Het wijkactieplan Transvaal stelt dat de wijk over tien jaar “transformeert tot een wijk met een stevige sociale samenhang, een veelzijdig voorzieningenniveau en een bloeiende wijkeconomie waarvan een uniek multicultureel winkelgebied en leisure-centrum het kloppend hart vormen” (gemeente Den Haag, 2007a). De kwaliteit van de leefomgeving is een belangrijk punt van aandacht in het wijkactieplan. De leefkwaliteit wordt onder andere aangepakt door het bouwen van nieuwere en ruimere woningen en door het opwaarderen van de openbare ruimte (VROM, 2009). Door een gedifferentieerd woningaanbod te creëren, hoopt de gemeente Den Haag de middenklasse huishoudens in de wijk te behouden en aan te trekken (gemeente Den Haag, 2007a). Daarnaast wordt ook veel aandacht besteed aan de werkgelegenheid en wijkeconomie. Onder andere het versterken van de Paul Krugerlaan als aantrekkelijke winkelstraat, moet eraan bijdragen dat er meer werkgelegenheid in de wijk ontstaat (VROM, 2009).

Ook het werken aan een positief imago staat in Transvaal hoog op de agenda. Volgens de gemeente Den Haag moet de beeldvorming over de wijk veranderen en moeten bewoners weer trots kunnen zijn op hun wijk (gemeente Den Haag, 2007a). Door participatie van bewoners met hun omgeving te bevorderen, wordt geprobeerd die trots te versterken (VROM, 2009).

- **Lijst met records**:
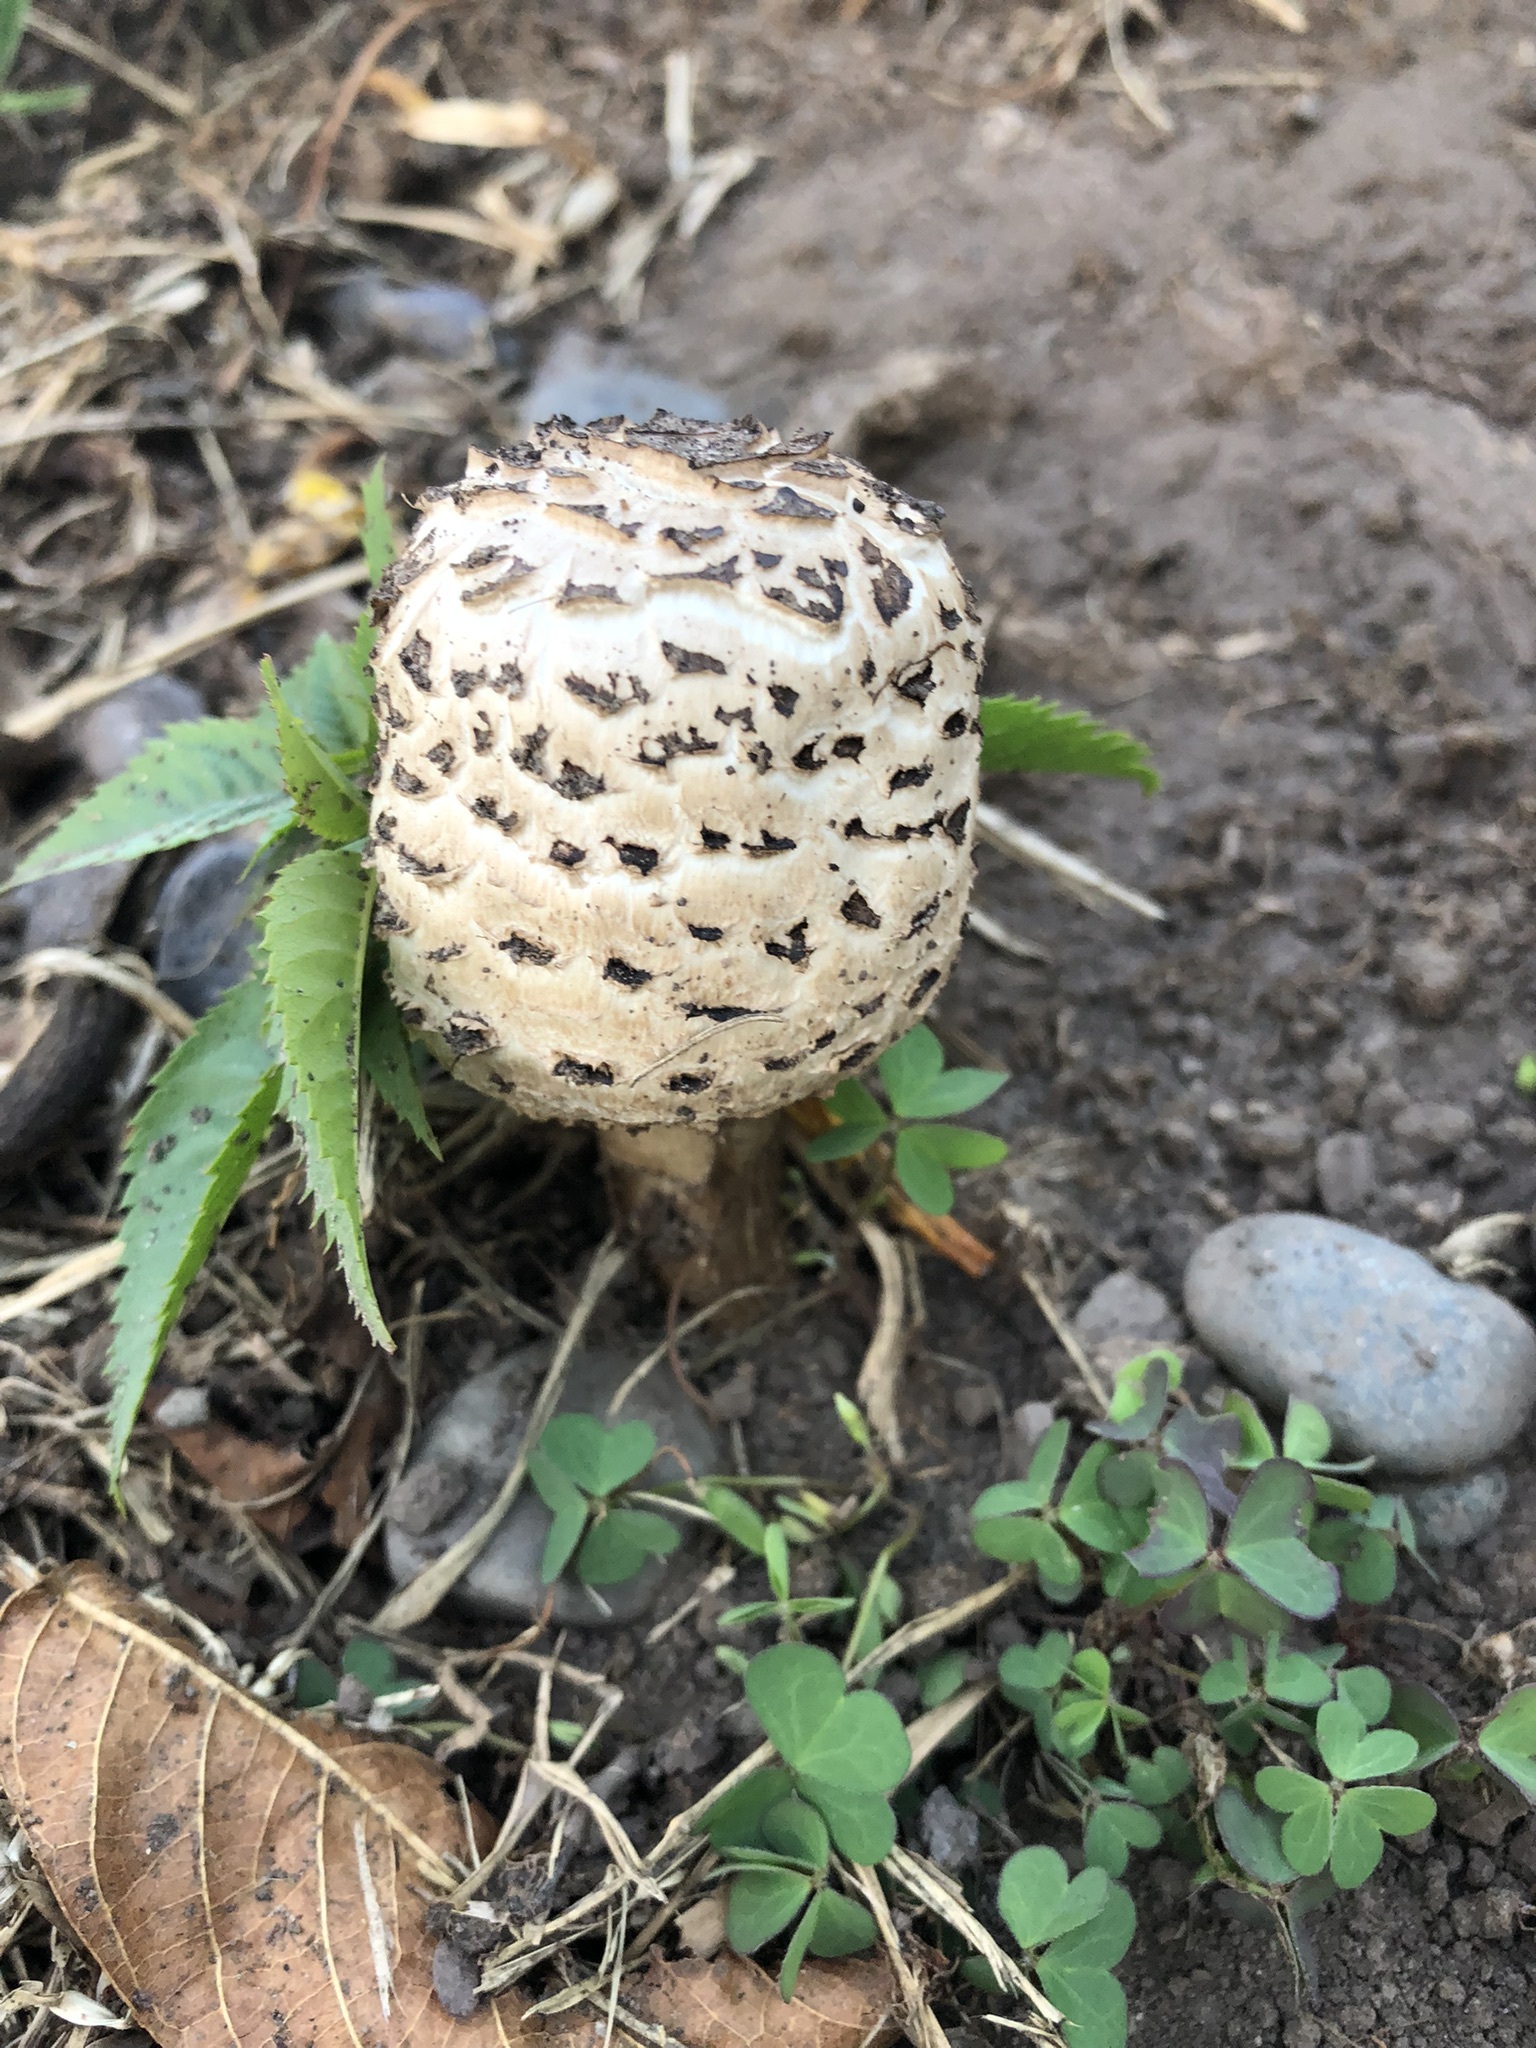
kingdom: Fungi
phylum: Basidiomycota
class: Agaricomycetes
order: Agaricales
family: Agaricaceae
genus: Chlorophyllum
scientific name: Chlorophyllum molybdites
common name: False parasol
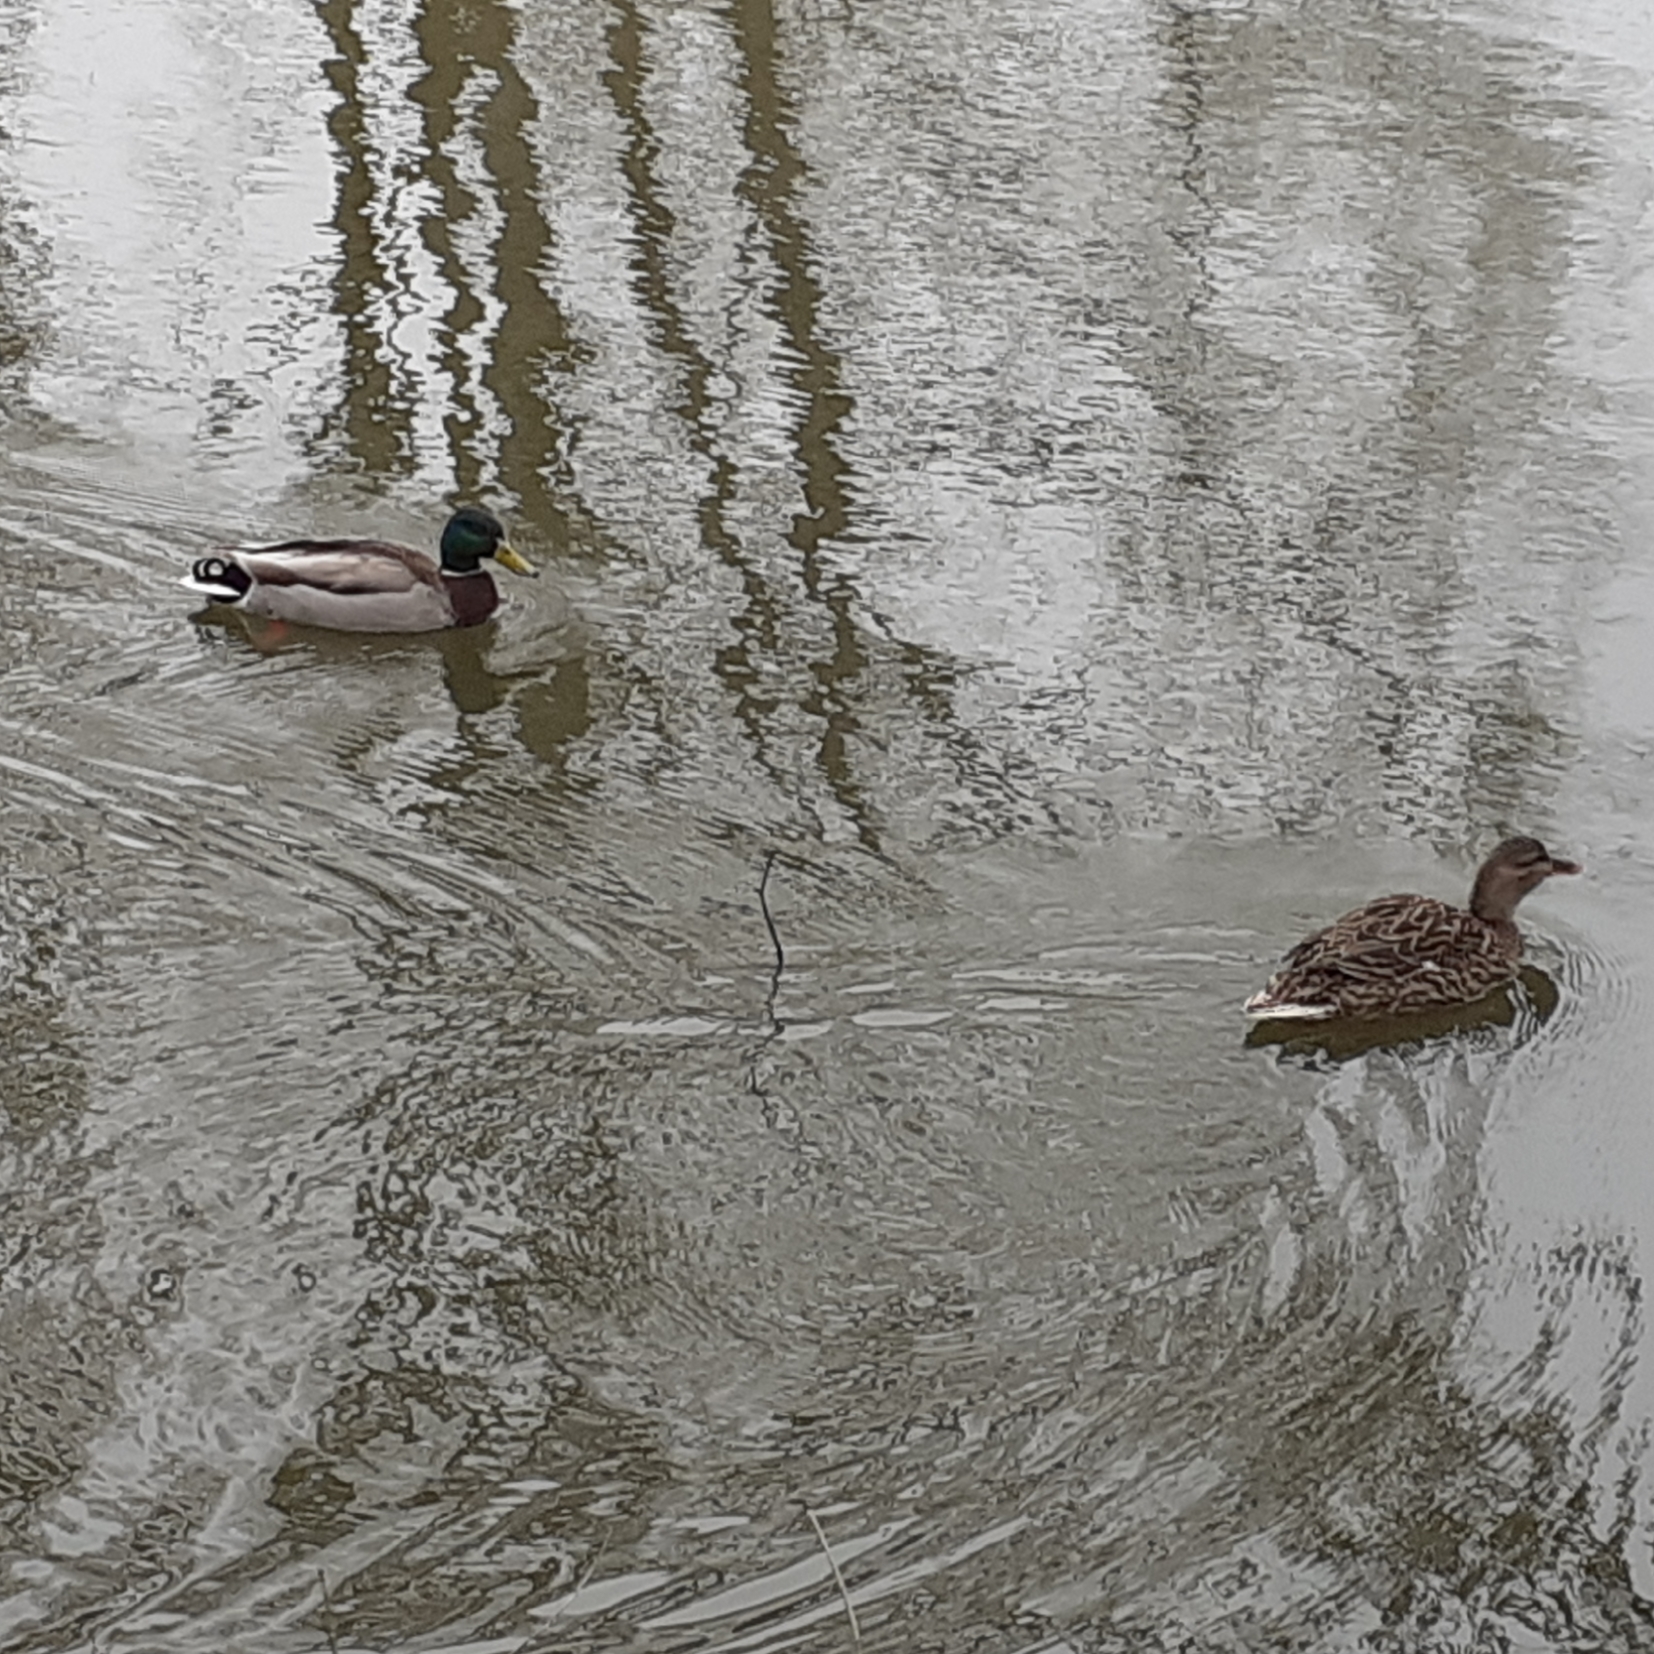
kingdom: Animalia
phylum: Chordata
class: Aves
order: Anseriformes
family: Anatidae
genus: Anas
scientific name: Anas platyrhynchos
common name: Mallard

- **Doelstellingen**:
1 > Welke straat moet volgens de tekst over het wijkactieplan Transvaal worden versterkt als aantrekkelijke winkelstraat?
2 > Vat de tekst over het wijkactieplan Transvaal samen in twee zinnen.
3 > Ga verder met de tekst over het wijkactieplan Transvaal, aansluitend op de laatste zin.

- **Antwoorden**:
1 > De Paul Krugerlaan.

2 > Het wijkactieplan Transvaal wil de wijk binnen tien jaar omvormen tot een wijk met een stevige sociale samenhang, een veelzijdig voorzieningenniveau en een bloeiende wijkeconomie, onder meer door nieuwere en ruimere woningen te bouwen, de openbare ruimte op te waarderen en de Paul Krugerlaan als winkelstraat te versterken. Daarnaast wil de gemeente Den Haag het imago van de wijk verbeteren en de trots van bewoners op hun wijk vergroten door hun participatie te bevorderen.

3 >
Schilderswijk

Enkele feiten over de wijk:

- De wijk telt 32.8222 bewoners, waaronder relatief veel kinderen (gemeente Den Haag, 2009).

- Er bestaat een grote diversiteit aan etnische groepen. 86 procent van de bewoners is van allochtone afkomst.

- Ongeveer 75 procent van de ruim 12.000 woningen in de wijk is sociale huur. (Gemeente Den Haag, 2007b)

De vernieuwing van de woningvoorraad van de Schilderswijk was voordat de wijkaanpak begon al grotendeels voltooid. De aanpak van de wijk richt zich daarom niet op grootschalige herstructurering, maar vooral op de sociale infrastructuur van de wijk. Schoon, heel en veilig is daarnaast een belangrijk motto, waarbij veel aandacht uitgaat naar de verbetering van de openbare ruimte (gemeente Den Haag, 2007b).

Volgens het wijkactieplan Schilderswijk (2007) is de achterstand van de wijk en haar bewoners ten opzichte van andere wijken aanzienlijk. Door de grote hoeveelheid sociale huurwoningen wonen er in de wijk veel lagere inkomensgroepen en werklozen, waarbij veel kinderen en jongeren weinig toekomstperspectief hebben. Dit wordt versterkt doordat veel bewoners wegtrekken als zij op de maatschappelijke ladder stijgen (gemeente Den Haag, 2007b).

Daarnaast wordt in het wijkactieplan specifiek de aandacht gericht op de criminaliteit, overlast en het gevoel van onveiligheid in de wijk. De wijk scoort op deze punten erg hoog en de gemeente Den Haag hoopt hier met de wijkaanpak verandering in te brengen. Ten slotte wordt er ook gewerkt aan de uitstraling van de wijk naar buiten toe, zodat de wijk een beter imago krijgt (gemeente Den Haag, 2007b).

Stationsbuurt

Enkele feiten over de wijk:

- Ongeveer 8.500 bewoners, met relatief veel mensen tussen 20 en 65 jaar.

- 61 procent van de bewoners is van allochtone afkomst. De grootste etnische groepen vormen de Surinaamse en Marokkaanse bewoners.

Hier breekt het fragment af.